Равная свобода, равенство в свободе, или формальное равенство – это основополагающий принцип права, правового общения. Правовые нормы устанавливают меру свободы по принципу формального равенства. Можно определить право как систему общеобязательных норм, которые устанавливают равную свободу всех участников правового общения.
Позитивисты не отрицают, что правовые нормы определяют меру свободы. Понятно, что любые социальные нормы, так или иначе, устанавливают пределы свободы, или меру свободы. Но позитивистская трактовка соотношения права (закона) и свободы принципиально отличается от либертарно-юридической.
Позитивисты не отвергают ценность свободы вообще, но в своем правопонимании они не различают два типа культуры и не видят тождества права и свободы. Позитивисты называют правом законы любого содержания, а законы есть в культурах любого типа – там, где есть свобода, и там, где ее нет.
Поэтому, во-первых, позитивисты утверждают, что свобода не может быть признана высшей целью правового регулирования, точнее – целью того, что они называют правом.
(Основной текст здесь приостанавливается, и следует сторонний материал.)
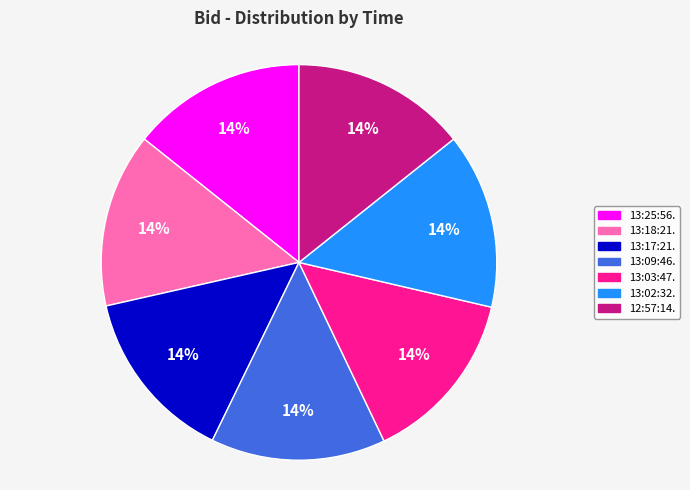

Is there any slice that represents more than half of the pie?

No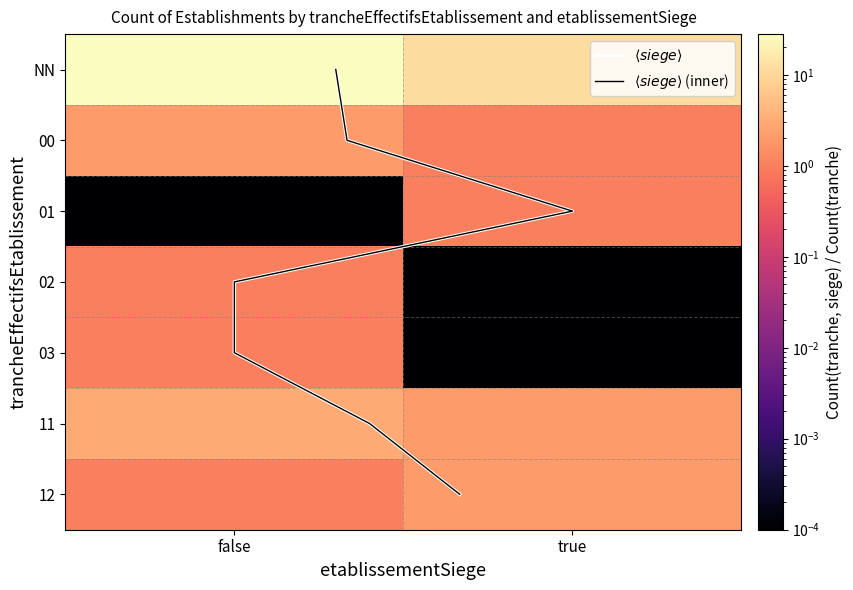

What is the difference between the second highest and minimum values?

12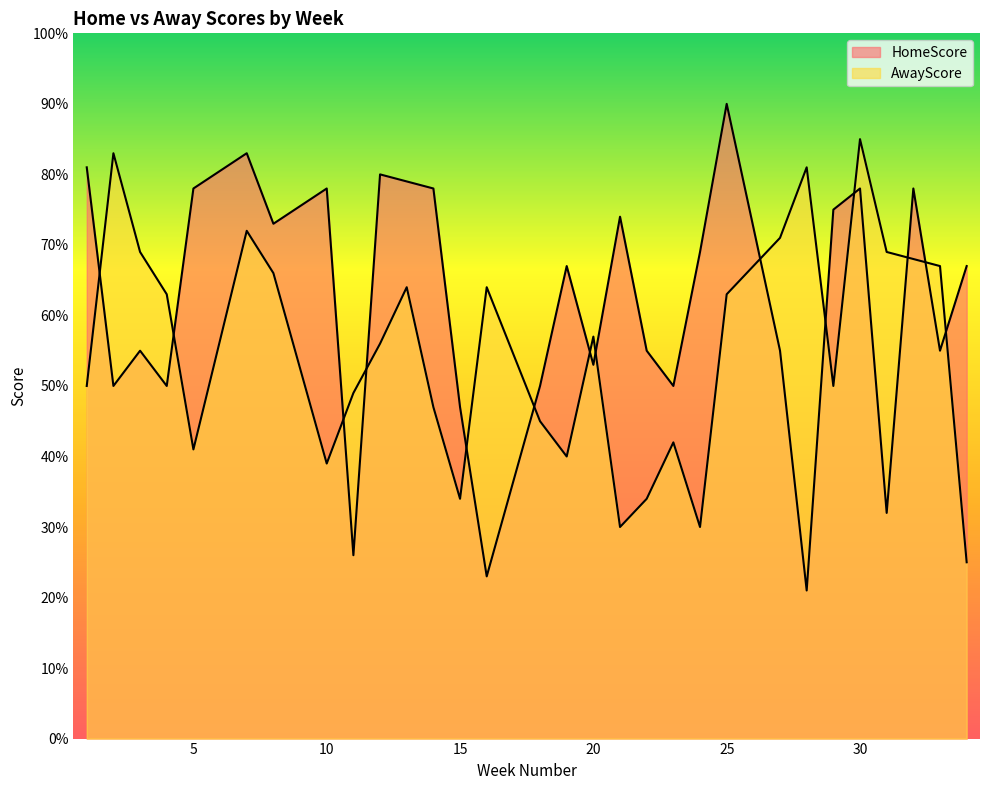

The AwayScore series shows 95 at 7. True or false?

False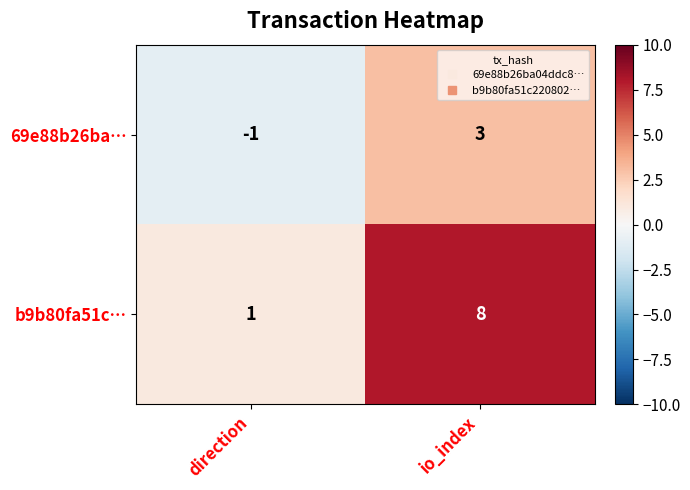

At how many categories does at least one series exceed 5?

1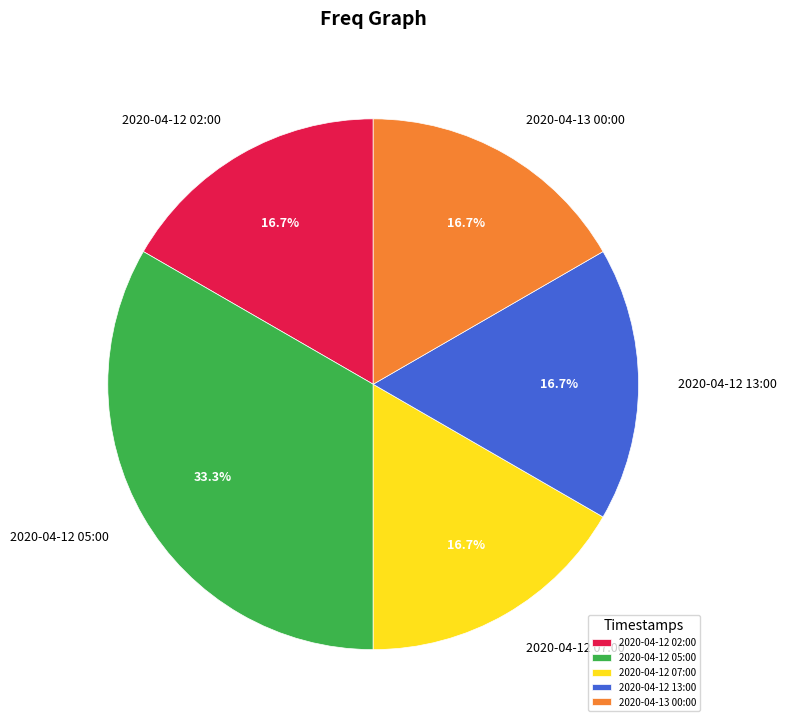

Which slice is the largest?

2020-04-12 05:00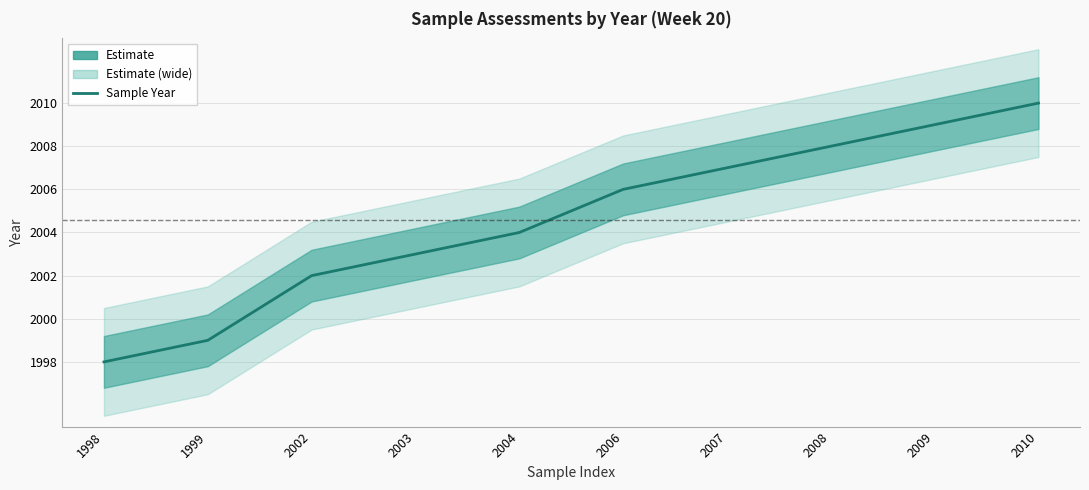

What is the change in value from 2006 to 2009?

+3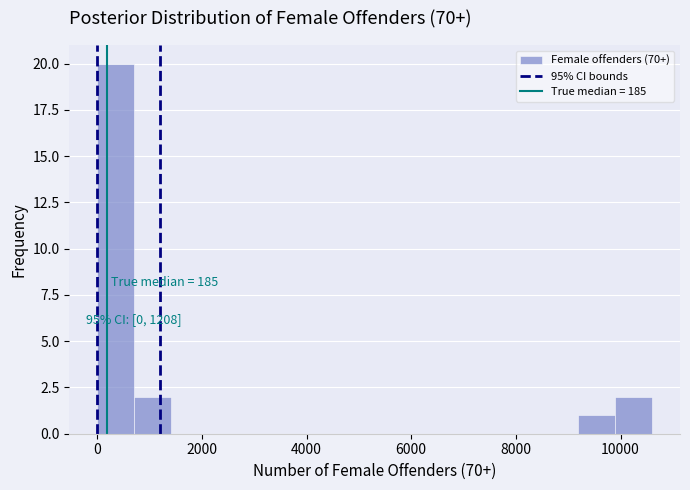

Read against the x-axis, roughly where is the centre of the tallest bar?

400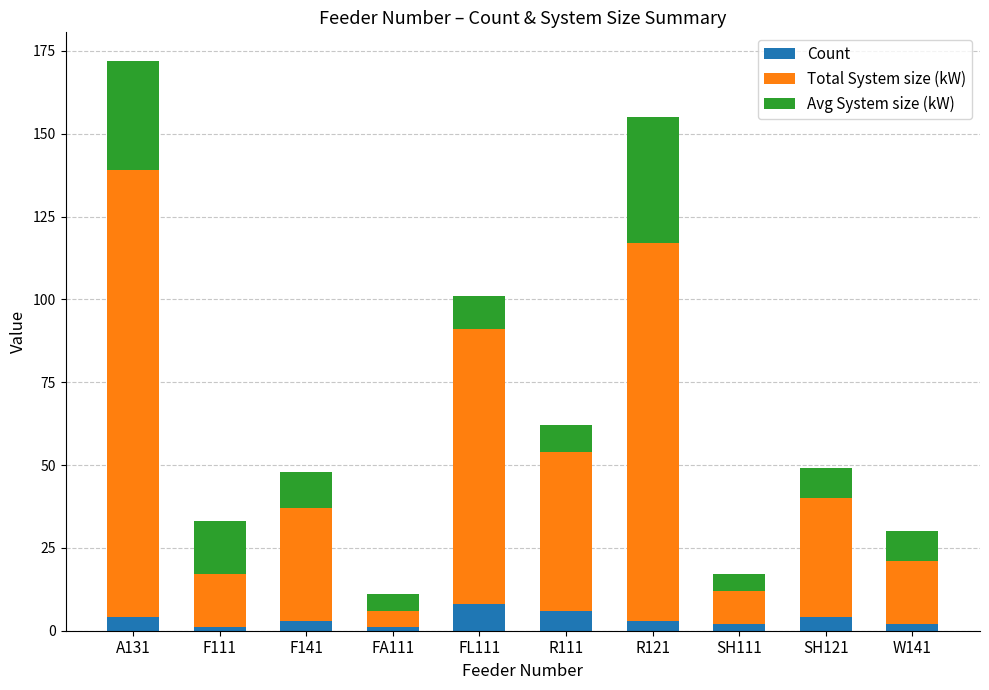

What is the maximum value for Count?

8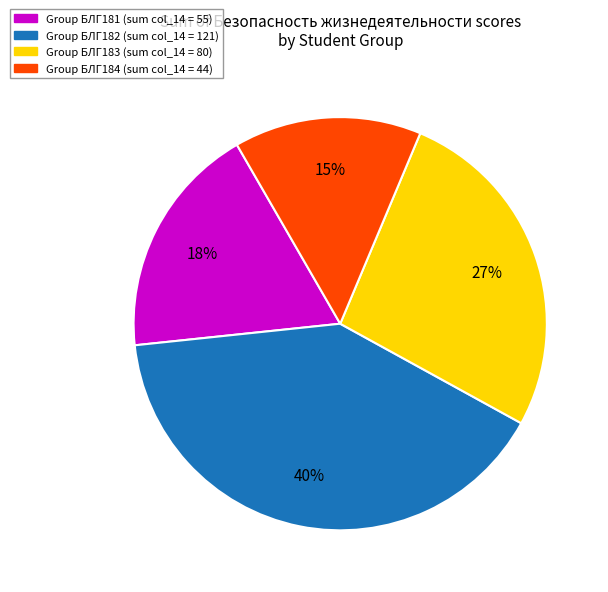

True or false: Group БЛГ182 (sum col_14 = 121) accounts for 40% of the total.

True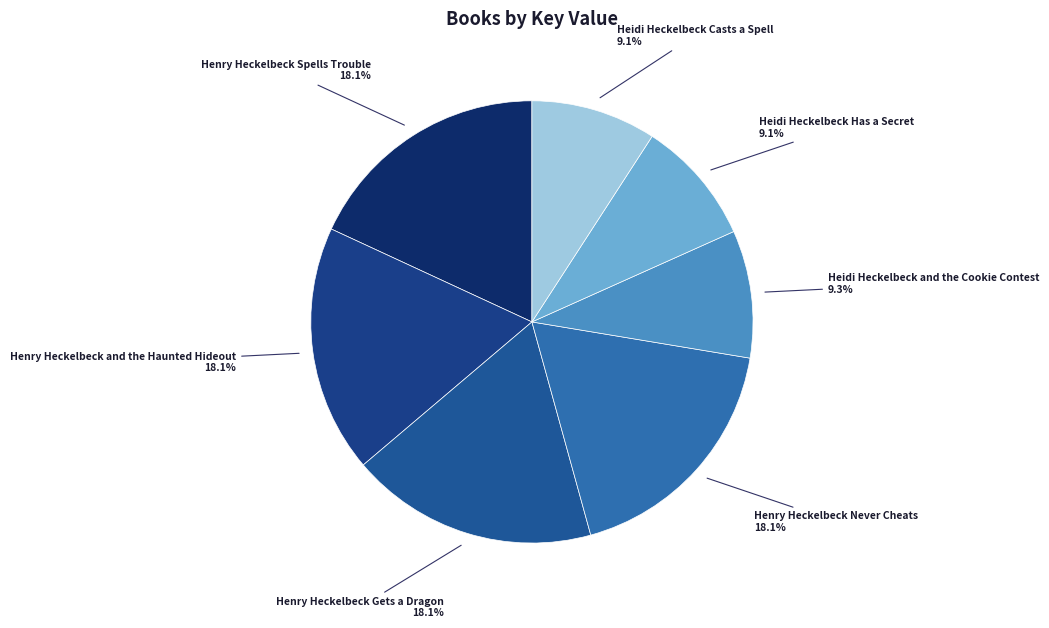

Does Heidi Heckelbeck Has a Secret represent more than half of the total?

No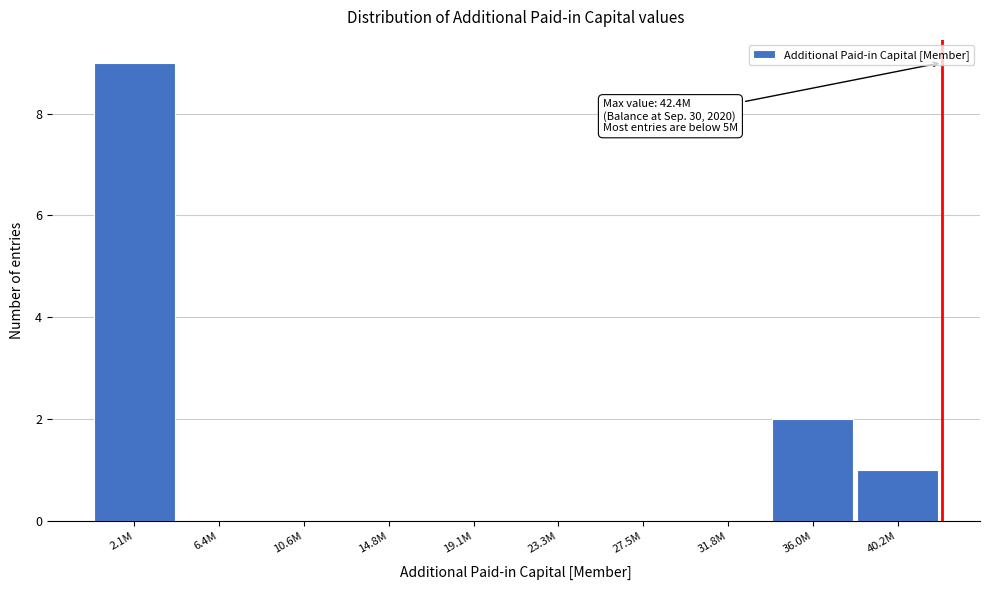

Reading left to right, extract all data points from this chart.

2.1M=9	6.4M=0	10.6M=0	14.8M=0	19.1M=0	23.3M=0	27.5M=0	31.8M=0	36.0M=2	40.2M=1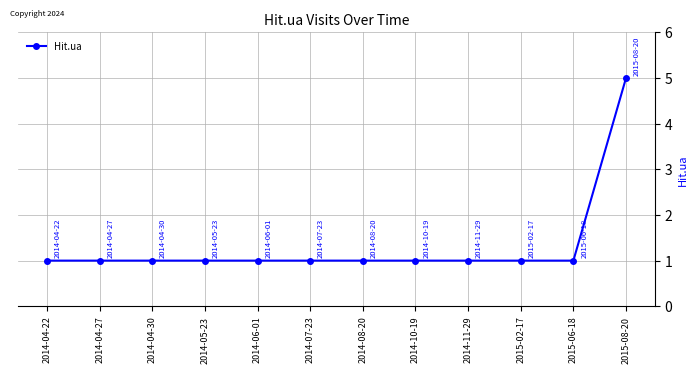

At which category does the chart reach its peak across all series?

2015-08-20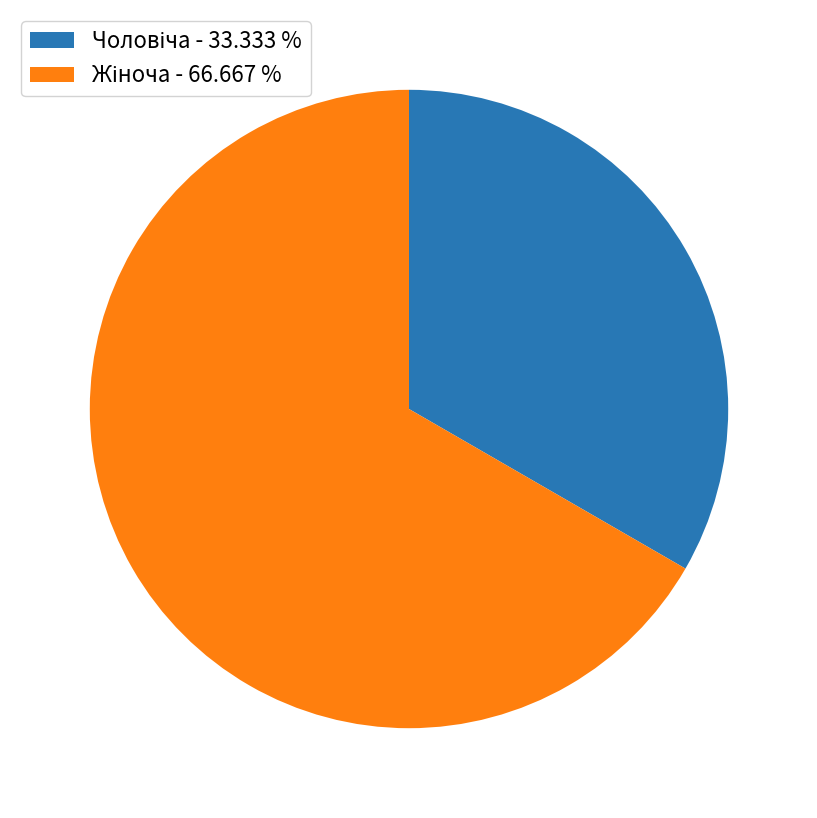

Is there a majority slice in this chart?

Yes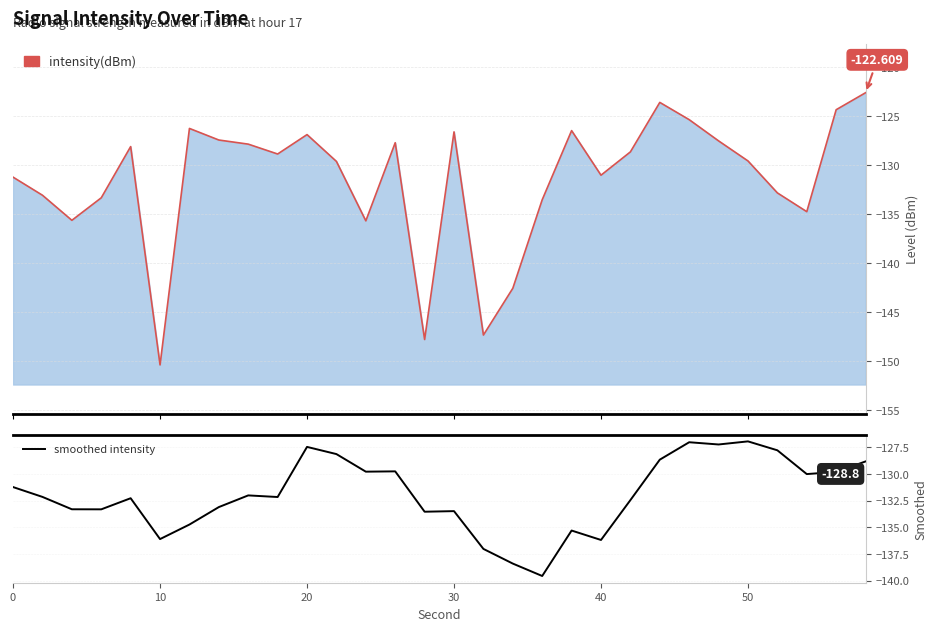

What is the lowest value of the smoothed intensity series?

-139.6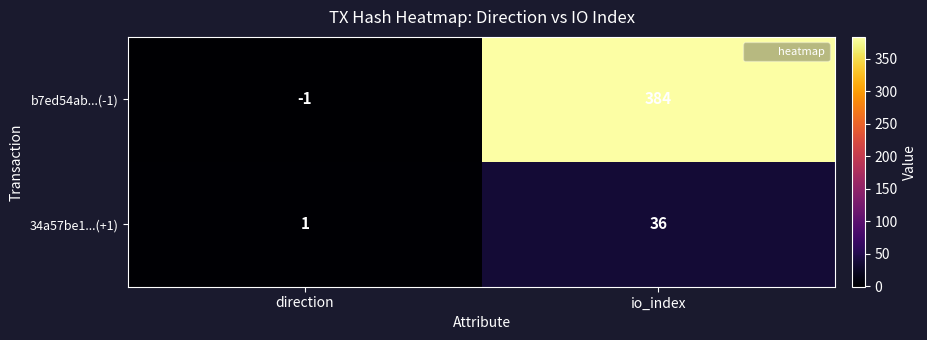

Reading left to right, extract all data points from this chart.

b7ed54ab...(-1): -1	384
34a57be1...(+1): 1	36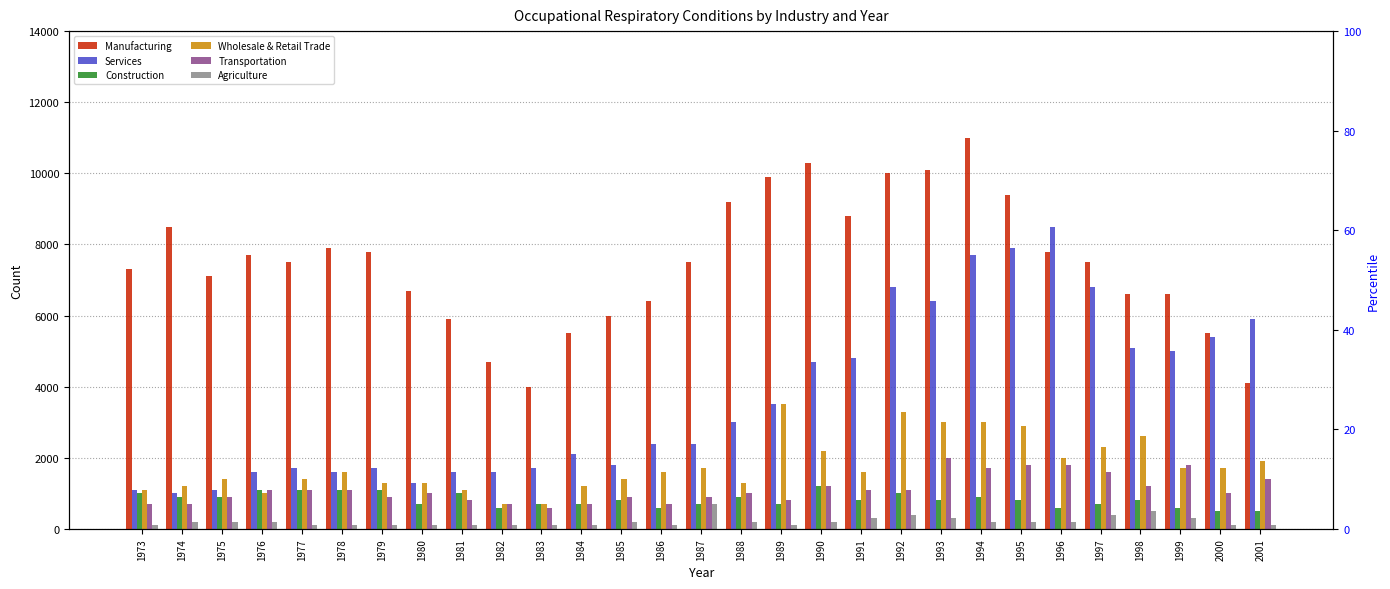

Rank the categories by Transportation value from highest to lowest.

1993, 1995, 1996, 1999, 1994, 1997, 2001, 1990, 1998, 1976, 1977, 1978, 1991, 1992, 1980, 1988, 2000, 1975, 1979, 1985, 1987, 1981, 1989, 1973, 1974, 1982, 1984, 1986, 1983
В частности, они полагают, что свобода может быть не только полезной, но и вредной для достижения целей общества, и что ради более высокой цели властно установленное “право” может произвольно ограничивать свободу – в той мере, в которой это угодно властным субъектам.
Юридический либертаризм отнюдь не опровергает тот факт, что в неправовых культурах ценность свободы, действительно, невысока. Но в контексте правовой культуры, в сообществе свободных людей свобода есть высшая ценность. Важно отметить, что с провозглашения этой аксиомы фактически начинается российская Конституция: “Человек, его права и свободы являются высшей ценностью. Признание, соблюдение и защита прав и свобод человека и гражданина – обязанность государства” (ст.2 Конституции РФ).
Во-вторых, если юридический либертаризм объясняет правовое регулирование как обеспечение свободы, то позитивисты, наоборот, представляют правовое регулирование как режим несвободы. Правда, они путают правовую свободу и произвол.
Действительно, правовое регулирование можно представить как ограничение свободы посредством общеобязательных правил. Право с его запретами, обязываниями и санкциями очерчивает пределы пользования свободой. Но отсюда позитивисты делают вывод, будто бы право – это несвобода, принудительные нормы, отнимающие свободу, что свобода остается за пределами правового регулирования и что смысл государственно-правового принуждения – установить режим несвободы.
Однако правовые нормы, ограничивая произвольное пользование свободой, запрещают не свободу как таковую, а лишь то, что нарушает свободу других, противоречит всеобщей свободе. Право запрещает произвол, не совместимый с равной свободой всех, запрещает каждому то, что нарушает свободу других участников правового общения.
Следовательно, правовые запреты, обязывания и санкции следует расценивать как обеспечивающие режим всеобщей свободы, равной для всех, кто признается субъектом права. Правовая свобода возможна только при условии запрета всего того, что не может быть всеобщей нормой свободы.